A Mesos task is always a process that consumes some resources. In the example below, the server task is a command that prints “hello” to a file while consuming 1.0 CPUs, 256 MB of memory, and 50 MB of disk space for its volume.

name: "hello-world"
pods:
  hello:
    count: 1
    tasks:
      server:
        goal: RUNNING
        cmd: "echo hello >> hello-container-path/output && sleep 1000"
        cpus: 1.0
        memory: 256
        volume:
          path: "hello-container-path"
          type: ROOT
          size: 50

An equivalent way to define the same task is as follows:

name: "hello-world"
pods:
  hello:
    count: 1
    resource-sets:
      hello-resources:
        cpus: 1.0
        memory: 256
        volume:
          path: "hello-container-path"
          type: ROOT
          size: 50
    tasks:
      server:
        goal: RUNNING
        cmd: "echo hello >> hello-container-path/output && sleep 1000"
        resource-set: hello-resources/

In this case, the resources are declared separately from the server task in a resource set named hello-resources. They are referenced by a resource-set element in the task definition. A task continues to be defined as the combination of a process to run and resources to consume. This alternate formulation provides you with increased flexibility: you can now define multiple processes that can consume the same resources.

Pods can also define volumes at the pod level, allowing volumes to be shared between every task in a pod. Although volumes defined on individual tasks are currently visible between tasks in a pod, this will change with the introduction of pods based on Mesos Task Groups. Once this change is made, pods will need to define volumes at the pod level if they are intended to be shared across tasks, as in the following example:

name: "hello-world"
pods:
  hello:
    count: 1
    volume:
      path: "shared-container-path"
      type: ROOT
      size: 50
    tasks:
      server:
        goal: RUNNING
        cmd: "echo hello >> shared-container-path/output && sleep 1000"

MATERIAL SUPPLIED:
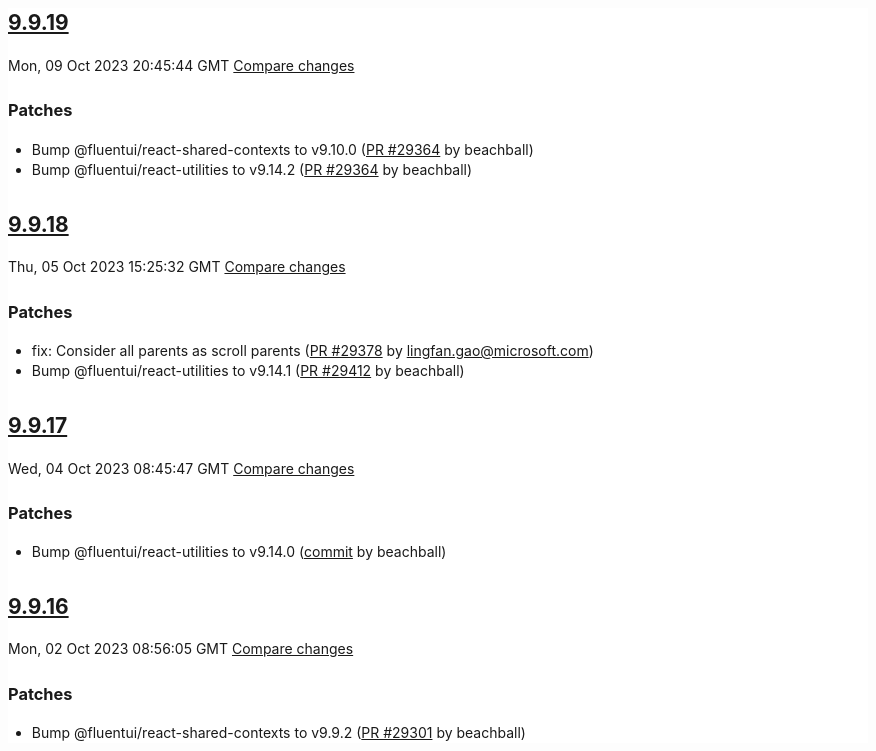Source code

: ## [9.9.19](https://github.com/microsoft/fluentui/tree/@fluentui/react-positioning_v9.9.19)

Mon, 09 Oct 2023 20:45:44 GMT 
[Compare changes](https://github.com/microsoft/fluentui/compare/@fluentui/react-positioning_v9.9.18..@fluentui/react-positioning_v9.9.19)

### Patches

- Bump @fluentui/react-shared-contexts to v9.10.0 ([PR #29364](https://github.com/microsoft/fluentui/pull/29364) by beachball)
- Bump @fluentui/react-utilities to v9.14.2 ([PR #29364](https://github.com/microsoft/fluentui/pull/29364) by beachball)

## [9.9.18](https://github.com/microsoft/fluentui/tree/@fluentui/react-positioning_v9.9.18)

Thu, 05 Oct 2023 15:25:32 GMT 
[Compare changes](https://github.com/microsoft/fluentui/compare/@fluentui/react-positioning_v9.9.17..@fluentui/react-positioning_v9.9.18)

### Patches

- fix: Consider all parents as scroll parents ([PR #29378](https://github.com/microsoft/fluentui/pull/29378) by lingfan.gao@microsoft.com)
- Bump @fluentui/react-utilities to v9.14.1 ([PR #29412](https://github.com/microsoft/fluentui/pull/29412) by beachball)

## [9.9.17](https://github.com/microsoft/fluentui/tree/@fluentui/react-positioning_v9.9.17)

Wed, 04 Oct 2023 08:45:47 GMT 
[Compare changes](https://github.com/microsoft/fluentui/compare/@fluentui/react-positioning_v9.9.16..@fluentui/react-positioning_v9.9.17)

### Patches

- Bump @fluentui/react-utilities to v9.14.0 ([commit](https://github.com/microsoft/fluentui/commit/67b6cc6534e684ed32704dc6c0faee632bb840dc) by beachball)

## [9.9.16](https://github.com/microsoft/fluentui/tree/@fluentui/react-positioning_v9.9.16)

Mon, 02 Oct 2023 08:56:05 GMT 
[Compare changes](https://github.com/microsoft/fluentui/compare/@fluentui/react-positioning_v9.9.15..@fluentui/react-positioning_v9.9.16)

### Patches

- Bump @fluentui/react-shared-contexts to v9.9.2 ([PR #29301](https://github.com/microsoft/fluentui/pull/29301) by beachball)
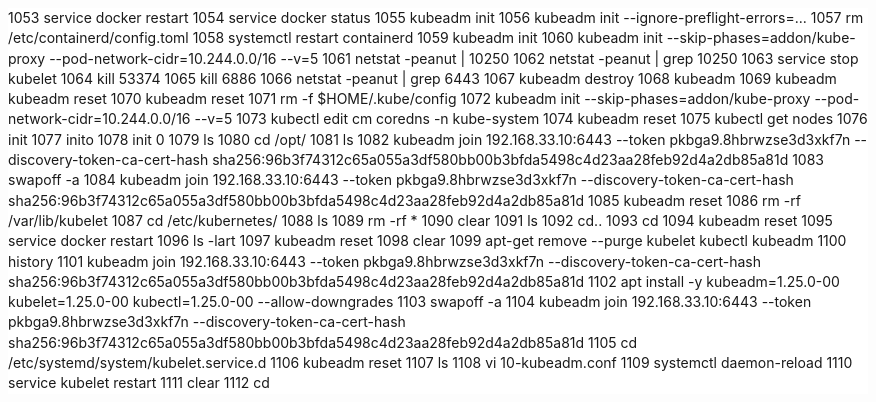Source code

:  1053  service docker restart
 1054  service docker status
 1055  kubeadm init
 1056  kubeadm init --ignore-preflight-errors=...
 1057  rm /etc/containerd/config.toml
 1058  systemctl restart containerd
 1059  kubeadm init 
 1060  kubeadm init --skip-phases=addon/kube-proxy --pod-network-cidr=10.244.0.0/16 --v=5
 1061  netstat -peanut | 10250
 1062  netstat -peanut | grep 10250
 1063  service stop kubelet
 1064  kill 53374
 1065  kill 6886
 1066  netstat -peanut | grep 6443
 1067  kubeadm destroy
 1068  kubeadm 
 1069  kubeadm kubeadm reset
 1070  kubeadm reset
 1071  rm -f $HOME/.kube/config
 1072  kubeadm init --skip-phases=addon/kube-proxy --pod-network-cidr=10.244.0.0/16 --v=5
 1073  kubectl edit cm coredns -n kube-system
 1074  kubeadm reset
 1075  kubectl get nodes
 1076  init 
 1077  inito
 1078  init 0
 1079  ls
 1080  cd /opt/
 1081  ls
 1082  kubeadm join 192.168.33.10:6443 --token pkbga9.8hbrwzse3d3xkf7n         --discovery-token-ca-cert-hash sha256:96b3f74312c65a055a3df580bb00b3bfda5498c4d23aa28feb92d4a2db85a81d
 1083  swapoff -a
 1084  kubeadm join 192.168.33.10:6443 --token pkbga9.8hbrwzse3d3xkf7n         --discovery-token-ca-cert-hash sha256:96b3f74312c65a055a3df580bb00b3bfda5498c4d23aa28feb92d4a2db85a81d
 1085  kubeadm reset
 1086  rm -rf /var/lib/kubelet
 1087  cd /etc/kubernetes/
 1088  ls
 1089  rm -rf *
 1090  clear
 1091  ls
 1092  cd..
 1093  cd
 1094  kubeadm reset
 1095  service docker restart
 1096  ls -lart
 1097  kubeadm reset
 1098  clear
 1099  apt-get remove --purge kubelet kubectl kubeadm 
 1100  history
 1101  kubeadm join 192.168.33.10:6443 --token pkbga9.8hbrwzse3d3xkf7n         --discovery-token-ca-cert-hash sha256:96b3f74312c65a055a3df580bb00b3bfda5498c4d23aa28feb92d4a2db85a81d
 1102  apt install -y kubeadm=1.25.0-00 kubelet=1.25.0-00 kubectl=1.25.0-00 --allow-downgrades
 1103  swapoff -a
 1104  kubeadm join 192.168.33.10:6443 --token pkbga9.8hbrwzse3d3xkf7n         --discovery-token-ca-cert-hash sha256:96b3f74312c65a055a3df580bb00b3bfda5498c4d23aa28feb92d4a2db85a81d
 1105  cd /etc/systemd/system/kubelet.service.d
 1106  kubeadm reset
 1107  ls
 1108  vi 10-kubeadm.conf 
 1109  systemctl daemon-reload 
 1110  service kubelet restart
 1111  clear
 1112  cd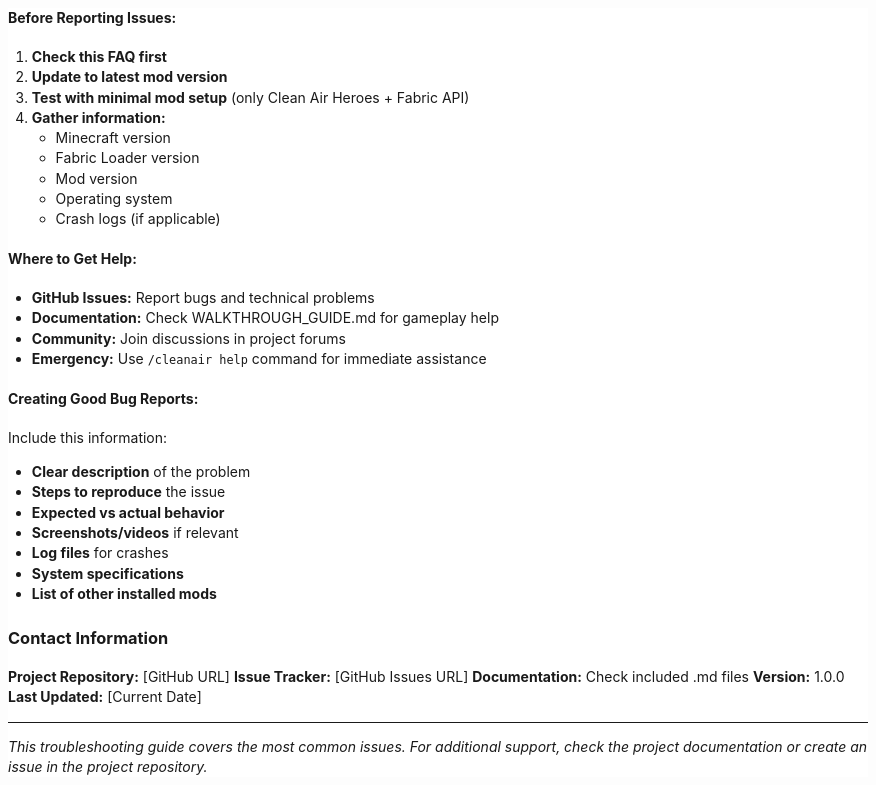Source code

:#### Before Reporting Issues:
1. **Check this FAQ first**
2. **Update to latest mod version**
3. **Test with minimal mod setup** (only Clean Air Heroes + Fabric API)
4. **Gather information:**
   - Minecraft version
   - Fabric Loader version  
   - Mod version
   - Operating system
   - Crash logs (if applicable)

#### Where to Get Help:
- **GitHub Issues:** Report bugs and technical problems
- **Documentation:** Check WALKTHROUGH_GUIDE.md for gameplay help
- **Community:** Join discussions in project forums
- **Emergency:** Use `/cleanair help` command for immediate assistance

#### Creating Good Bug Reports:
Include this information:
- **Clear description** of the problem
- **Steps to reproduce** the issue
- **Expected vs actual behavior**
- **Screenshots/videos** if relevant
- **Log files** for crashes
- **System specifications**
- **List of other installed mods**

### Contact Information

**Project Repository:** [GitHub URL]
**Issue Tracker:** [GitHub Issues URL]
**Documentation:** Check included .md files
**Version:** 1.0.0
**Last Updated:** [Current Date]

---

*This troubleshooting guide covers the most common issues. For additional support, check the project documentation or create an issue in the project repository.*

WHAT YOU WILL DO:
**A.** According to the page excerpt on Mesos task definitions, what name is given to the resource set in the second example?
**B.** Update the page excerpt on Mesos task definitions from "In this case, the" to "the same resources.", replacing "increased flexibility" with "greater flexibility".
**C.** Write what comes next in the page excerpt on Mesos task definitions, picking up after its final line.

ANSWERS PER TASK:
**A.** hello-resources

**B.**
In this case, the resources are declared separately from the server task in a resource set named hello-resources. They are referenced by a resource-set element in the task definition. A task continues to be defined as the combination of a process to run and resources to consume. This alternate formulation provides you with greater flexibility: you can now define multiple processes that can consume the same resources.

**C.**
        cpus: 1.0
        memory: 256

Important: At any given point in time, only a single process may be consuming a given set of resources. Resources may never be shared simultaneously by multiple tasks. Any attempt to launch a task consuming an already consumed resource-set will result in the killing of the task which is currently running and the launch of the new task.

This alternative formulation of tasks is useful when several tasks should be sequenced in the same container and have a cumulative effect on data in a volume. For example, if you want to initialize something before running the long running server task, you could write the following:

name: "hello-world"
pods:
  hello:
    count: 1
    resource-sets:
      hello-resources:
        cpus: 1.0
        memory: 256
        volume:
          path: "hello-container-path"
          type: ROOT
          size: 50
    tasks:
      initialize:
        goal: FINISHED
        cmd: "echo initialize >> hello-container-path/output"
        resource-set: hello-resources
      server:
        goal: RUNNING
        cmd: "echo hello >> hello-container-path/output && sleep 1000"
        resource-set: hello-resources

Both tasks now refer to the same resource set. However, since they cannot consume this resource simultaneously we must impose an ordering. We want to run the initialize task, allow it to finish, and then start the long running server task, which produces the following output in the hello-container-path/output file:

initialize
hello

Provide an ordering by specifying a custom deployment plan. The final YAML file would be:

name: "hello-world"
pods:
  hello:
    count: 1
    resource-sets:
      hello-resources:
        cpus: 1.0
        memory: 256
        volume:
          path: "hello-container-path"
          type: ROOT
          size: 50
    tasks:
      initialize:
        goal: FINISHED
        cmd: "echo initialize >> hello-container-path/output"
        resource-set: hello-resources
      server:
        goal: RUNNING
        cmd: "echo hello >> hello-container-path/output && sleep 1000"
        resource-set: hello-resources
plans:
  deploy:
    strategy: serial
    phases:
      hello-deploy:
        strategy: serial
        pod: hello
        steps:
          - default: [[initialize], [server]]

The plan defined above, the instance of the hello pod with index 0 should first have the initialize task run, followed by the server task. Because they refer to the same resource set and their commands print to the same file in the same volume, the sequencing of tasks has a cumulative effect on the container context. For a fully featured practical example of this pattern, see the HDFS service here.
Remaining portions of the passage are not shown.